**作業の依頼:**
下の抜粋文を読んで、次の問いに答えてください。
(a) カードで、リンク先を分けて確認したものは何ですか。
(b) ランキングの根拠になる指標として、レビュー数のほかに何が挙げられていますか。
(c) 指示文では「ランキングっぽくしてください」ではなく、どう書くことが重要だとされていますか。

───── 抜粋文

そのうえで、カードに順位、順位指標、比較材料、内部詳細ページへの導線があるかを確認させました。サムネイル、タイトル、詳しく見るボタンのリンク先も分けて確認し、外部リンクと内部リンクの役割を整理しました。
- 現在のSQLまたは取得条件を確認する
- ORDER BYの内容を確認する
- 画面に出せる順位指標を整理する
- 順位、指標、比較材料が表示されているか確認する
- サムネイル、タイトル、ボタンのリンク先を確認する
- 内部詳細ページがある場合は内部導線を優先する
- 公開HTMLと実画面の両方で表示を確認する
人間が判断したこと
人間側で判断したのは、「なんとなくランキング風」では不十分だという点です。Codexがカードの見た目を整えても、順位の根拠がなければランキングページとしての意味は弱いままです。
また、どの指標をランキングの根拠として扱うかも人間が判断する必要があります。サイトによってはレビュー数が重要な場合もあれば、評価、更新日、掲載条件などが重要な場合もあります。Codexには候補を整理させ、人間がページの目的に合う指標を選びます。
外部リンクの扱いも判断ポイントでした。外部公式リンクは必要ですが、それが主導線になりすぎると、サイト内で比較する理由が薄くなります。内部詳細ページが存在するカードは、まず内部で詳しく見られる導線を優先する方針にしました。
実際に使った指示文の考え方
指示文では、「ランキングっぽくしてください」ではなく、「現在のORDER BYと順位指標を確認してください」と書くことが重要です。見た目の依頼ではなく、ランキング成立条件の確認として依頼します。

──────────
───── データ抜粋

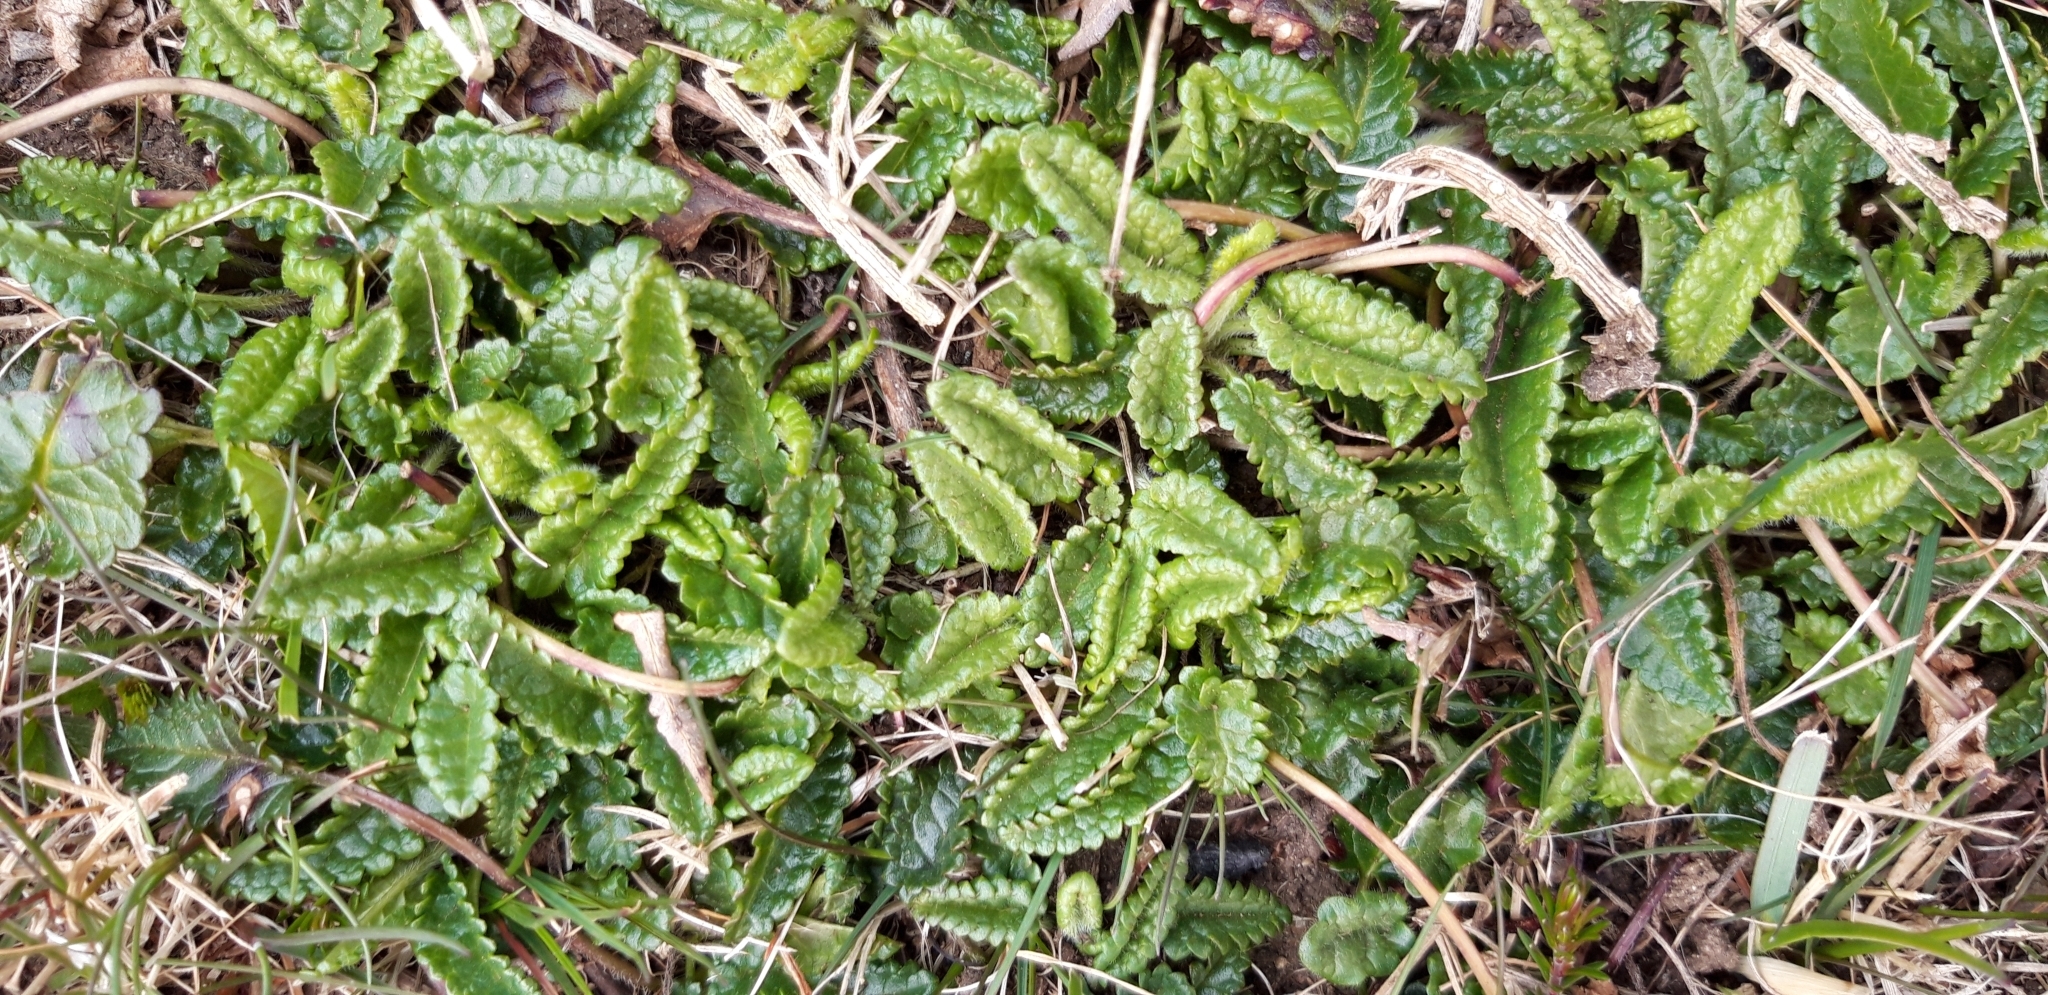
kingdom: Plantae
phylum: Tracheophyta
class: Magnoliopsida
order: Lamiales
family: Lamiaceae
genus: Betonica
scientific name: Betonica officinalis
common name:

──────────

**答え:**
(a) サムネイル、タイトル、詳しく見るボタンです。
(b) 評価、更新日、掲載条件などです。
(c) 「現在のORDER BYと順位指標を確認してください」と書くことです。